The findings of this study highlighted the lack of discussion between academics and representatives over the role of students in IQPs despite the existence of an extensive representative framework. Many of the interviewees, both academics and representatives, commented how useful they had found the interview process as it helped them reflect on the role of representatives in IQPs. Such comments indicate that there is a need for more open discussions between academics and representatives on the ever-evolving role of representatives in IQP.
Also, while many of the academics interviewed had an ‘ideal view of’ student engagement in IQP, they acknowledged their lack of understanding of how student engagement in IQPs could be improved and to what effect. While the literature on student engagement in IQPs is limited, the Higher Education Academy (Trowler, 2010) provided a framework which could be utilised by universities to accommodate an honest and open discussion between academics, senior management, students and students union over the role and purpose of student engagement in IQPs. If the rational for student engagement in IQPs is agreed upon, universities would be able to create student engagement frameworks that would serve their particular purpose.
As an external reference point to the field of higher education, future research could draw on the literature on partnership in the public health sector. A number of academics interviewed used the ‘doctor-patient’ metaphor to illustrate the power relationship between academics and students. The public health literature on partnership could be a promising alternative to the consumerist management models on ‘engagement’.
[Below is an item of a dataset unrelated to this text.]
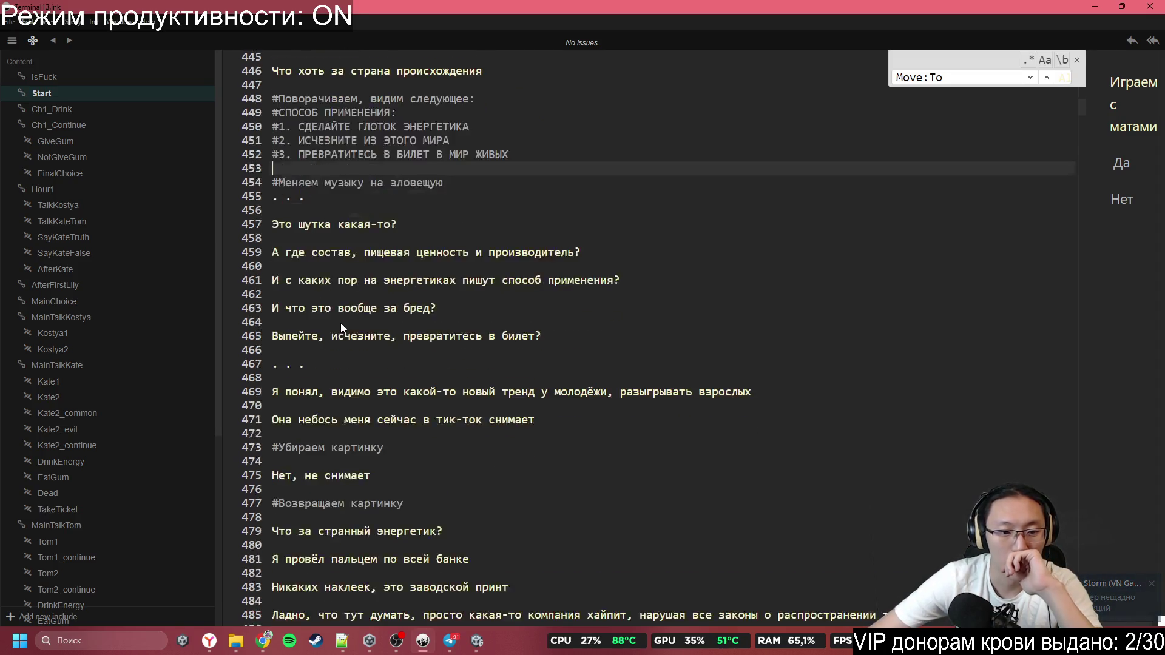
pyautogui.scroll(-3, 352, 419)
Finally, this particular research area would benefit from typology building where role concepts such as ‘partner’ or ‘partnership’ are further investigated taking into consideration the perceptions of both students and academics. As the prominence of student engagement and student participation in university governance continues to increase, decision makers, both at national and institutional level, must ensure that academics as well as students are both engaged with change processes and that student expectations are managed well through educating students about the quality work at their respective universities.
I would like to express my gratitude to my supervisors Professor Dr. Hans Vossensteyn and Professor Dr. Frank Ziegele for their useful comments, remarks and engagement through the learning process of this master thesis.